An additional question is I noticed that including the query or not doesn't change the download file size. So, I guess it downloads the entire OSM dataset for the 'place', and then reads in the features that match the query? From the documentation it also seems that "query" and "wkt_filter" are applied to the already downloaded .pbf file.

I'm wondering: Is it possible to "filter / query on the server side, and then only download the matching dataset?

If preferred, I can open another issue for the question*

agila5 commented 7 months ago

Thank you for the quick reply @agila5 . It works!

Great!

So, I guess it downloads the entire OSM dataset for the 'place', and then reads in the features that match the query?

Yes, exactly. The query and wkt_filter parameters are directly passed to st_read() and they do not interact with the download process.

I'm wondering: Is it possible to "filter / query on the server side, and then only download the matching dataset?

I'd be happy to be proven wrong but, AFAICT, that's not possible. Moreover, I would also say that the core of osmexctract lies in the definition of several functions to interact with fixed and complete OSM data extracts (obtained from Geofabrik or several other providers). You need to download the data only once, and then you can extract all the information you want. On the other hand, if you need to "filter" the OSM data before the download step, then I would suggest using osmdata. I hope that answers your question :)

StephanLo commented 7 months ago

Dear @agila5
Understood! Thank you for your kind reply.

I guess the way it functions has got to do with the way those providers are set up, so I suppose there is not much scope for controlling the queries from osmextract's side? (I'm wondering if its worth making a feature request, or it anyways not feasible?)

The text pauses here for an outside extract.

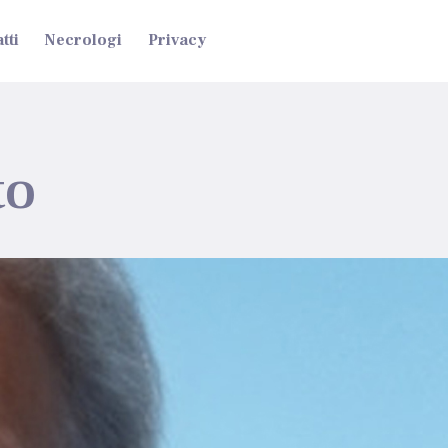
tti
Necrologi
Privacy
to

In my case the scope is global, but just for one feature type. But, I don't want to download the whole OSM dataset, So, I will use osmdata, generate a grid, and do it tile for tile, to avoid query time out. Thanks for the kind assistance, and the package!

Stephan

Robinlovelace commented 7 months ago

Sounds like the problem is solved :tada: Just to add though, it should be possible (not sure now or in future) to put together a query from {osmextract} that requests and downloads a .pbf file with the info you need and then reads it in. As far as I recall the Overpass API does NOT return .pbf files of the type imported by {osmextract} so we'd have to use something different.

A recent development in this space is Overture Maps, which allows you to download all instances of anything with a single query, as outlined here: https://docs.overturemaps.org/getting-data/more-queries/

agila5 commented 7 months ago

I guess the way it functions has got to do with the way those providers are set up, so I suppose there is not much scope for controlling the queries from osmextract's side? (I'm wondering if its worth making a feature request, or it anyways not feasible?)

Please create a new feature request, and we'll work on it when/whether it will be possible (see also @Robinlovelace comment).

btw: I slightly modified the message for the type of error that you reported, adding a more informative explanation. Please double-check that it's clear.

StephanLo commented 7 months ago

Thank you very much! I will make a feature request.